Archaeological news about the Archaeology of Early Medieval Europe from the Archaeology in Europe web site

Friday, 1 April 2016

View From Space Hints at a New Viking Site in North America

 Douglas Bolender, left, and Sarah H. Parcak, right, looking for evidence of a Viking presence at a remote site, called Point Rosee by researchers, in Newfoundland. If confirmed, the site would be the second known Viking settlement in North America. Credit Greg Mumford

A thousand years after the Vikings braved the icy seas from Greenland to the New World in search of timber and plunder, satellite technology has found intriguing evidence of a long-elusive prize in archaeology — a second Norse settlement in North America, further south than ever known.

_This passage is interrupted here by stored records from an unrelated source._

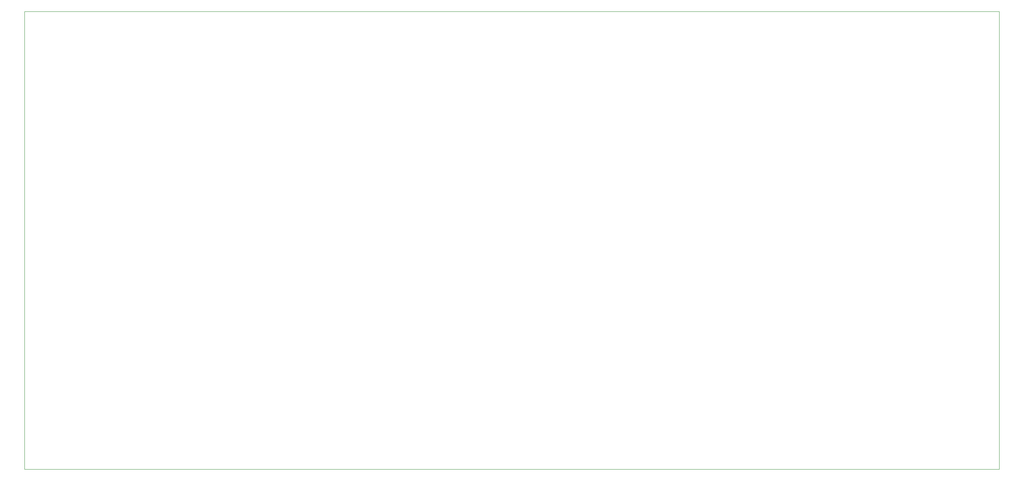
<source format=gbr>
%TF.SameCoordinates,Original*%
%TF.FileFunction,Profile,NP*%
%FSLAX46Y46*%
G04 Gerber Fmt 4.6, Leading zero omitted, Abs format (unit mm)*
G04 Created by KiCad (PCBNEW (7.0.0)) date 2023-11-17 04:08:32*
%MOMM*%
%LPD*%
G01*
G04 APERTURE LIST*
%TA.AperFunction,Profile*%
%ADD10C,0.100000*%
%TD*%
G04 APERTURE END LIST*
D10*
X43180000Y-40640000D02*
X259080000Y-40640000D01*
X259080000Y-40640000D02*
X259080000Y-142240000D01*
X259080000Y-142240000D02*
X43180000Y-142240000D01*
X43180000Y-142240000D02*
X43180000Y-40640000D01*
M02*

</source>
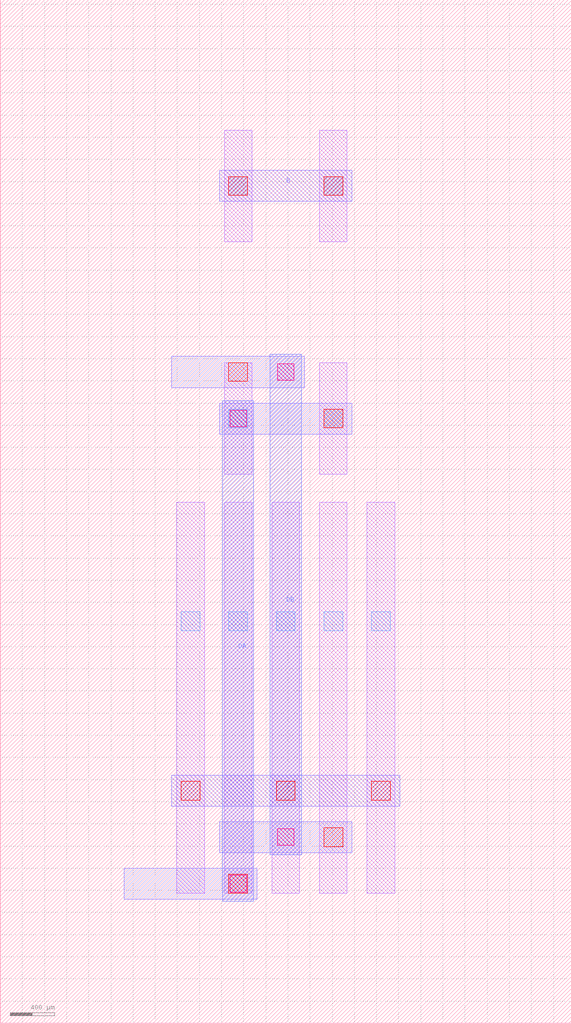
<source format=lef>
MACRO CCP_NMOS_B_26073270_X1_Y1
  UNITS 
    DATABASE MICRONS UNITS 1000;
  END UNITS 
  ORIGIN 0 0 ;
  FOREIGN CCP_NMOS_B_26073270_X1_Y1 0 0 ;
  SIZE 5160 BY 9240 ;
  PIN B
    DIRECTION INOUT ;
    USE SIGNAL ;
    PORT
      LAYER M2 ;
        RECT 1980 7420 3180 7700 ;
    END
  END B
  PIN DA
    DIRECTION INOUT ;
    USE SIGNAL ;
    PORT
      LAYER M3 ;
        RECT 2010 1100 2290 5620 ;
    END
  END DA
  PIN DB
    DIRECTION INOUT ;
    USE SIGNAL ;
    PORT
      LAYER M3 ;
        RECT 2440 1520 2720 6040 ;
    END
  END DB
  PIN S
    DIRECTION INOUT ;
    USE SIGNAL ;
    PORT
      LAYER M2 ;
        RECT 1550 1960 3610 2240 ;
    END
  END S
  OBS
    LAYER M1 ;
      RECT 2025 1175 2275 4705 ;
    LAYER M1 ;
      RECT 2025 4955 2275 5965 ;
    LAYER M1 ;
      RECT 2025 7055 2275 8065 ;
    LAYER M1 ;
      RECT 1595 1175 1845 4705 ;
    LAYER M1 ;
      RECT 2455 1175 2705 4705 ;
    LAYER M1 ;
      RECT 2885 1175 3135 4705 ;
    LAYER M1 ;
      RECT 2885 4955 3135 5965 ;
    LAYER M1 ;
      RECT 2885 7055 3135 8065 ;
    LAYER M1 ;
      RECT 3315 1175 3565 4705 ;
    LAYER M2 ;
      RECT 1120 1120 2320 1400 ;
    LAYER M2 ;
      RECT 1980 5320 3180 5600 ;
    LAYER M2 ;
      RECT 1980 1540 3180 1820 ;
    LAYER M2 ;
      RECT 1550 5740 2750 6020 ;
    LAYER V1 ;
      RECT 2065 1175 2235 1345 ;
    LAYER V1 ;
      RECT 2065 5795 2235 5965 ;
    LAYER V1 ;
      RECT 2065 7475 2235 7645 ;
    LAYER V1 ;
      RECT 2925 1595 3095 1765 ;
    LAYER V1 ;
      RECT 2925 5375 3095 5545 ;
    LAYER V1 ;
      RECT 2925 7475 3095 7645 ;
    LAYER V1 ;
      RECT 1635 2015 1805 2185 ;
    LAYER V1 ;
      RECT 2495 2015 2665 2185 ;
    LAYER V1 ;
      RECT 3355 2015 3525 2185 ;
    LAYER V2 ;
      RECT 2075 1185 2225 1335 ;
    LAYER V2 ;
      RECT 2075 5385 2225 5535 ;
    LAYER V2 ;
      RECT 2505 1605 2655 1755 ;
    LAYER V2 ;
      RECT 2505 5805 2655 5955 ;
    LAYER V0 ;
      RECT 2065 3545 2235 3715 ;
    LAYER V0 ;
      RECT 2065 5375 2235 5545 ;
    LAYER V0 ;
      RECT 2065 7475 2235 7645 ;
    LAYER V0 ;
      RECT 1635 3545 1805 3715 ;
    LAYER V0 ;
      RECT 2495 3545 2665 3715 ;
    LAYER V0 ;
      RECT 2495 3545 2665 3715 ;
    LAYER V0 ;
      RECT 2925 3545 3095 3715 ;
    LAYER V0 ;
      RECT 2925 5375 3095 5545 ;
    LAYER V0 ;
      RECT 2925 7475 3095 7645 ;
    LAYER V0 ;
      RECT 3355 3545 3525 3715 ;
  END
END CCP_NMOS_B_26073270_X1_Y1

</source>
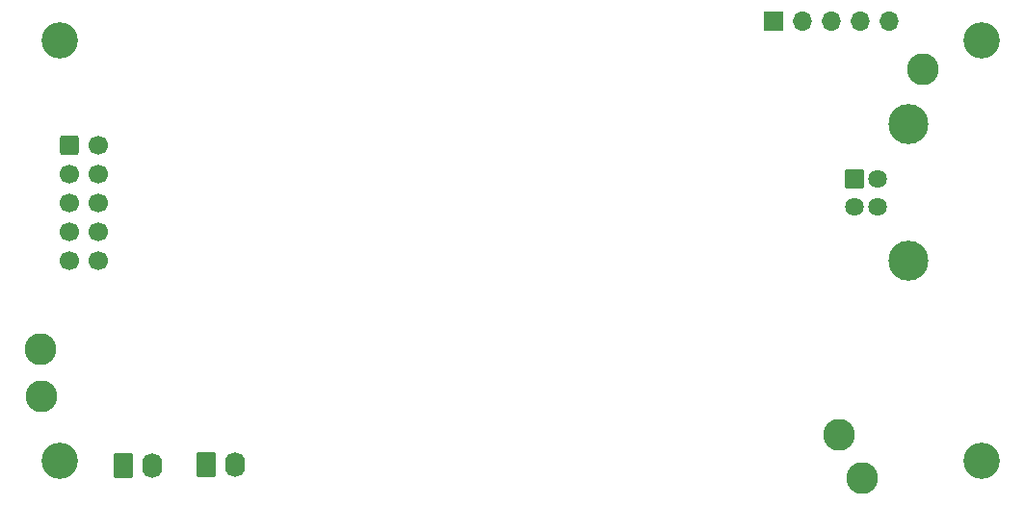
<source format=gbr>
G04 #@! TF.GenerationSoftware,KiCad,Pcbnew,8.0.5*
G04 #@! TF.CreationDate,2024-11-12T20:07:36-06:00*
G04 #@! TF.ProjectId,MonitoringSystem_PCB,4d6f6e69-746f-4726-996e-675379737465,rev?*
G04 #@! TF.SameCoordinates,Original*
G04 #@! TF.FileFunction,Soldermask,Bot*
G04 #@! TF.FilePolarity,Negative*
%FSLAX46Y46*%
G04 Gerber Fmt 4.6, Leading zero omitted, Abs format (unit mm)*
G04 Created by KiCad (PCBNEW 8.0.5) date 2024-11-12 20:07:36*
%MOMM*%
%LPD*%
G01*
G04 APERTURE LIST*
G04 Aperture macros list*
%AMRoundRect*
0 Rectangle with rounded corners*
0 $1 Rounding radius*
0 $2 $3 $4 $5 $6 $7 $8 $9 X,Y pos of 4 corners*
0 Add a 4 corners polygon primitive as box body*
4,1,4,$2,$3,$4,$5,$6,$7,$8,$9,$2,$3,0*
0 Add four circle primitives for the rounded corners*
1,1,$1+$1,$2,$3*
1,1,$1+$1,$4,$5*
1,1,$1+$1,$6,$7*
1,1,$1+$1,$8,$9*
0 Add four rect primitives between the rounded corners*
20,1,$1+$1,$2,$3,$4,$5,0*
20,1,$1+$1,$4,$5,$6,$7,0*
20,1,$1+$1,$6,$7,$8,$9,0*
20,1,$1+$1,$8,$9,$2,$3,0*%
G04 Aperture macros list end*
%ADD10RoundRect,0.250000X-0.620000X-0.845000X0.620000X-0.845000X0.620000X0.845000X-0.620000X0.845000X0*%
%ADD11O,1.740000X2.190000*%
%ADD12RoundRect,0.250000X-0.600000X-0.600000X0.600000X-0.600000X0.600000X0.600000X-0.600000X0.600000X0*%
%ADD13C,1.700000*%
%ADD14C,2.800000*%
%ADD15R,1.700000X1.700000*%
%ADD16O,1.700000X1.700000*%
%ADD17C,3.200000*%
%ADD18RoundRect,0.102000X0.714000X-0.714000X0.714000X0.714000X-0.714000X0.714000X-0.714000X-0.714000X0*%
%ADD19C,1.632000*%
%ADD20C,3.520000*%
G04 APERTURE END LIST*
D10*
X127880000Y-121360000D03*
D11*
X130420000Y-121360000D03*
D10*
X120570000Y-121400000D03*
D11*
X123110000Y-121400000D03*
D12*
X115850000Y-93275000D03*
D13*
X118390000Y-93275000D03*
X115850000Y-95815000D03*
X118390000Y-95815000D03*
X115850000Y-98355000D03*
X118390000Y-98355000D03*
X115850000Y-100895000D03*
X118390000Y-100895000D03*
X115850000Y-103435000D03*
X118390000Y-103435000D03*
D14*
X185547000Y-122529600D03*
D15*
X177750000Y-82350000D03*
D16*
X180290000Y-82350000D03*
X182830000Y-82350000D03*
X185370000Y-82350000D03*
X187910000Y-82350000D03*
D14*
X183489600Y-118719600D03*
X190881000Y-86563200D03*
X113370000Y-115370000D03*
D17*
X196000000Y-121000000D03*
X115000000Y-121000000D03*
X196000000Y-84000000D03*
D14*
X113290000Y-111170000D03*
D18*
X184835800Y-96164400D03*
D19*
X184835800Y-98664400D03*
X186835800Y-98664400D03*
X186835800Y-96164400D03*
D20*
X189545800Y-103434400D03*
X189545800Y-91394400D03*
D17*
X115000000Y-84000000D03*
M02*

</source>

The new Canadian site, with telltale signs of iron-working, was discovered last summer after infrared images from 400 miles in space showed possible man-made shapes under discolored vegetation. The site is on the southwest coast of Newfoundland, about 300 miles south of L’Anse aux Meadows, the first and so far only confirmed Viking settlement in North America, discovered in 1960.

Since then, archaeologists, following up clues in the histories known as the sagas, have been hunting for the holy grail of other Viking, or Norse, landmarks in the Americas that would have existed 500 years before Columbus, to no avail.